##### Material shown

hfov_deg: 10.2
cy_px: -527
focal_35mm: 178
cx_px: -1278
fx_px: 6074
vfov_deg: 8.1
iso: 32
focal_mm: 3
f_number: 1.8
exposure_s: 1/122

##########
##### Material shown

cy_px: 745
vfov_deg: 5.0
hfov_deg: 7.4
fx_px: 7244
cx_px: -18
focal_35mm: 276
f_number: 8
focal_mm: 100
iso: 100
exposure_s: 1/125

##########

**Instructions for the task:** In the entries above, find the line holding "hfov_deg: 10.2" and the line holding "exposure_s: 1/122"; print both of them and every line between, exactly, and nothing else.

**Your solution:**
hfov_deg: 10.2
cy_px: -527
focal_35mm: 178
cx_px: -1278
fx_px: 6074
vfov_deg: 8.1
iso: 32
focal_mm: 3
f_number: 1.8
exposure_s: 1/122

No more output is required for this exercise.